*Assigned task*. Locate every line in the records below that holds the word "acquired" and return each one.

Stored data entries
== == ==

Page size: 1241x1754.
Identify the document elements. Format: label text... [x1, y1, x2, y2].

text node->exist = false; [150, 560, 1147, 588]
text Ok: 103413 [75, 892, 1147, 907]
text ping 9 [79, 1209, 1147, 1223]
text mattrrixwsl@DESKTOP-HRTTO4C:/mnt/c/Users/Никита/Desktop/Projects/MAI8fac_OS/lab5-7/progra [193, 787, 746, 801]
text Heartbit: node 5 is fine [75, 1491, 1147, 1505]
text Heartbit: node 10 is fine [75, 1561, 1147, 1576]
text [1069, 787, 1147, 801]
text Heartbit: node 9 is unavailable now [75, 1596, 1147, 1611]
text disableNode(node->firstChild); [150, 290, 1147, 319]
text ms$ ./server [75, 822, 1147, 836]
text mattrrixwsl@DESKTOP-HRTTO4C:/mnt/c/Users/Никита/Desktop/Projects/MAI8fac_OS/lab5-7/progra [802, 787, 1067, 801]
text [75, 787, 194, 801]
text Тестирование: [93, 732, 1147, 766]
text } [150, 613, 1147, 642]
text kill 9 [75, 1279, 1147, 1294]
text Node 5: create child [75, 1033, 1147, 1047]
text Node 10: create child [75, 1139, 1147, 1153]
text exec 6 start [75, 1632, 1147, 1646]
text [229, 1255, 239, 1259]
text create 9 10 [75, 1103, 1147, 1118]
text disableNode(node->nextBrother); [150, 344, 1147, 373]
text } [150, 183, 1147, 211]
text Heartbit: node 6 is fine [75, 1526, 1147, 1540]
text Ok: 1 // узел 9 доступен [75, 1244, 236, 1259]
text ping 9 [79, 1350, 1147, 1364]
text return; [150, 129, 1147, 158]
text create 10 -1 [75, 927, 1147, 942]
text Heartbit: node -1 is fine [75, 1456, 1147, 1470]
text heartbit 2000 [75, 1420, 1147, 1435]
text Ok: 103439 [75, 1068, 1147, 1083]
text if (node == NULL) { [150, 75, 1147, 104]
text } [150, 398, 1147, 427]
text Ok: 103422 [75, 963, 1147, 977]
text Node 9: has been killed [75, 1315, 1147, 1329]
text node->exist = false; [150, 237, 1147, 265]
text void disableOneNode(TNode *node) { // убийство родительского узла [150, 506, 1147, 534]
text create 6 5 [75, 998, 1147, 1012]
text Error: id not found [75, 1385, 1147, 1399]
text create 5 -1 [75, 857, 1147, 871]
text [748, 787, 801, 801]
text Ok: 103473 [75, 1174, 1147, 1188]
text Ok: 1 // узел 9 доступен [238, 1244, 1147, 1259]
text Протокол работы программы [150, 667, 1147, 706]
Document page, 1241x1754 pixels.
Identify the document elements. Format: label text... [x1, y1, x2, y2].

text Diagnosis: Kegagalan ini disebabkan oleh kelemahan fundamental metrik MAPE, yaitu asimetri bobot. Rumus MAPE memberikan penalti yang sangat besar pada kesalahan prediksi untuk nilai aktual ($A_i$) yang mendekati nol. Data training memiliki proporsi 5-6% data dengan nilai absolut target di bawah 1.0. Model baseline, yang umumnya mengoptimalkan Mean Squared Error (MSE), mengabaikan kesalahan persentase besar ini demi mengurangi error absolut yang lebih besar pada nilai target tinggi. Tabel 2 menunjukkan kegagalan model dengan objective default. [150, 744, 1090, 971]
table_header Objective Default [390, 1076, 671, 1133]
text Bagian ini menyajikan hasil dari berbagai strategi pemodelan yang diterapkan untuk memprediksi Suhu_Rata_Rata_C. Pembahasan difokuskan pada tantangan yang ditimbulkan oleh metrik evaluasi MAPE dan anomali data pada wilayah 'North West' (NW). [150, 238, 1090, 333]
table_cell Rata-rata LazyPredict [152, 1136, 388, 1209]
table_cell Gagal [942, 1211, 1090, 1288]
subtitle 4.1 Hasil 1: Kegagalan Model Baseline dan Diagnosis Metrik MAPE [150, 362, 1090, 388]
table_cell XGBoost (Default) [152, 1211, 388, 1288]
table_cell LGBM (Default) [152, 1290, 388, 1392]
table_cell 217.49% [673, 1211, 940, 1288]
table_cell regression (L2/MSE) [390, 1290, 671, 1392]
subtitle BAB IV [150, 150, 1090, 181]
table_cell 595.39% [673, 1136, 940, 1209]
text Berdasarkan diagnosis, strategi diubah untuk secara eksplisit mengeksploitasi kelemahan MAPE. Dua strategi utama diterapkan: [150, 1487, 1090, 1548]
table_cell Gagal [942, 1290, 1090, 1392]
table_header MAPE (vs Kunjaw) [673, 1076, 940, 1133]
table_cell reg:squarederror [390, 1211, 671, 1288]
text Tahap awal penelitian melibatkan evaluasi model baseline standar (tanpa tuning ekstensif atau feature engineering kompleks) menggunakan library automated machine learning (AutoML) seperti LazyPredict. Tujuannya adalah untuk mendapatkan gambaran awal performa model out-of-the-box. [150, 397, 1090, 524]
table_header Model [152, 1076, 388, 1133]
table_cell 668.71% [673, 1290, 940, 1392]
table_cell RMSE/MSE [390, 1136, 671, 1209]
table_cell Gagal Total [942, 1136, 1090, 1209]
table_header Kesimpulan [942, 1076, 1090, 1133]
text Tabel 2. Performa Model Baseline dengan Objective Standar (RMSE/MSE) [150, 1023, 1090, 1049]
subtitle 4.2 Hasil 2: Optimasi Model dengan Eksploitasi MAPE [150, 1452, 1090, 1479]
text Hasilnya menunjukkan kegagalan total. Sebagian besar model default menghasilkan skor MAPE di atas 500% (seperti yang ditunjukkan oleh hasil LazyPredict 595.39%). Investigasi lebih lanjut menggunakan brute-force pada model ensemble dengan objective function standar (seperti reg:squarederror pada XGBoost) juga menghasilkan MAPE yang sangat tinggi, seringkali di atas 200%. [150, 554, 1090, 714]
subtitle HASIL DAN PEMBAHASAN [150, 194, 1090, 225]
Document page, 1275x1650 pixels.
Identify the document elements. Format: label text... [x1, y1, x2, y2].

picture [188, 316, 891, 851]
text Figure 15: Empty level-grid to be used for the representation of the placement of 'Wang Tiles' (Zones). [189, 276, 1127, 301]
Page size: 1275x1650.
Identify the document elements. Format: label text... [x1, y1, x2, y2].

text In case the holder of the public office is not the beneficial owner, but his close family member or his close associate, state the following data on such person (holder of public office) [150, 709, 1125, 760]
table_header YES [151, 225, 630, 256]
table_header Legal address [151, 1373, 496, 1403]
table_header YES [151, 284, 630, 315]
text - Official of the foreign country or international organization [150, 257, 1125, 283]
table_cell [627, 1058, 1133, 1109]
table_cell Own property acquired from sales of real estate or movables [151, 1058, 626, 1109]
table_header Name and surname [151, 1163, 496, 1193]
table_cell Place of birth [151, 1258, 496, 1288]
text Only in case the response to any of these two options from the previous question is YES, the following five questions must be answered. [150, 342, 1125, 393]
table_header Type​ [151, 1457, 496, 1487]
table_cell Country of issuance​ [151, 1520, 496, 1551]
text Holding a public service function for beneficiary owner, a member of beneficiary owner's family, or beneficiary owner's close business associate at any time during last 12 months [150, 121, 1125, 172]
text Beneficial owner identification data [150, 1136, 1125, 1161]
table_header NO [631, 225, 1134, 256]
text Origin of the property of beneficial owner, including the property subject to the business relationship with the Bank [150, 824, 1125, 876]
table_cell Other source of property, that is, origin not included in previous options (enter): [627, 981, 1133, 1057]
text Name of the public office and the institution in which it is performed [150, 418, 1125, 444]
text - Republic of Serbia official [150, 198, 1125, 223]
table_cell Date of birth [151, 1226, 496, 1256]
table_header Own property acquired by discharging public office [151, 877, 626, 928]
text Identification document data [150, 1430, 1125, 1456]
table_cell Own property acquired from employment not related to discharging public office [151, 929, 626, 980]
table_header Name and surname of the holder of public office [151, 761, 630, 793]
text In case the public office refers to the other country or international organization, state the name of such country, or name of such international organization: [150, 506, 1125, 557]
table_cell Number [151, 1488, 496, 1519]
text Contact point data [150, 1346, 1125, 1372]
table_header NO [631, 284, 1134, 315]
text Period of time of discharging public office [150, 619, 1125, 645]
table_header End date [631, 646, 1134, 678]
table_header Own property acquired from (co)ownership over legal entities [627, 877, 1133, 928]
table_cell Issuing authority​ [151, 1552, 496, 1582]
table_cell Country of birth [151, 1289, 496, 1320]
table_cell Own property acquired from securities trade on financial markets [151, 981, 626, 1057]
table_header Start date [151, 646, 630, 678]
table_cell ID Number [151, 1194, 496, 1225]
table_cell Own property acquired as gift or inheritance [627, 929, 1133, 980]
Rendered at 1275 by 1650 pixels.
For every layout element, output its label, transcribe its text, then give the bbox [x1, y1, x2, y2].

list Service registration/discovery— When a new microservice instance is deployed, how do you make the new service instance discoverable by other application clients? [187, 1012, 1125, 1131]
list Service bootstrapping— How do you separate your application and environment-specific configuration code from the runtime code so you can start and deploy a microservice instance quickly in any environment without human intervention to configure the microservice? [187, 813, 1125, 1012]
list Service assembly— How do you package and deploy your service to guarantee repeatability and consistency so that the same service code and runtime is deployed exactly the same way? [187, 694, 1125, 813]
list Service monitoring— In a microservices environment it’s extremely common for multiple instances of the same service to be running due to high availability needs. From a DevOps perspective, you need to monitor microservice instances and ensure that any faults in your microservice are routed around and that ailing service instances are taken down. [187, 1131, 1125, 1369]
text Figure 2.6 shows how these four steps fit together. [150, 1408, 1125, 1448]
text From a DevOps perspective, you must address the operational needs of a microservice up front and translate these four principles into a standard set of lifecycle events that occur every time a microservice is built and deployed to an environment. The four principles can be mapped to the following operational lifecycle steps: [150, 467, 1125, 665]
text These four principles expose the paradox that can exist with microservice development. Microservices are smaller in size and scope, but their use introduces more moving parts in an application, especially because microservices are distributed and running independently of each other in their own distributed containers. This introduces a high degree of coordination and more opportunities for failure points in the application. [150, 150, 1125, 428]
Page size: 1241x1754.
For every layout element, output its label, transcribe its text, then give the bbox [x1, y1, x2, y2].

== == ==

*Exercise solution*.
table_cell Own property acquired from sales of real estate or movables [151, 1058, 626, 1109]
table_header Own property acquired by discharging public office [151, 877, 626, 928]
table_cell Own property acquired from employment not related to discharging public office [151, 929, 626, 980]
table_header Own property acquired from (co)ownership over legal entities [627, 877, 1133, 928]
table_cell Own property acquired from securities trade on financial markets [151, 981, 626, 1057]
table_cell Own property acquired as gift or inheritance [627, 929, 1133, 980]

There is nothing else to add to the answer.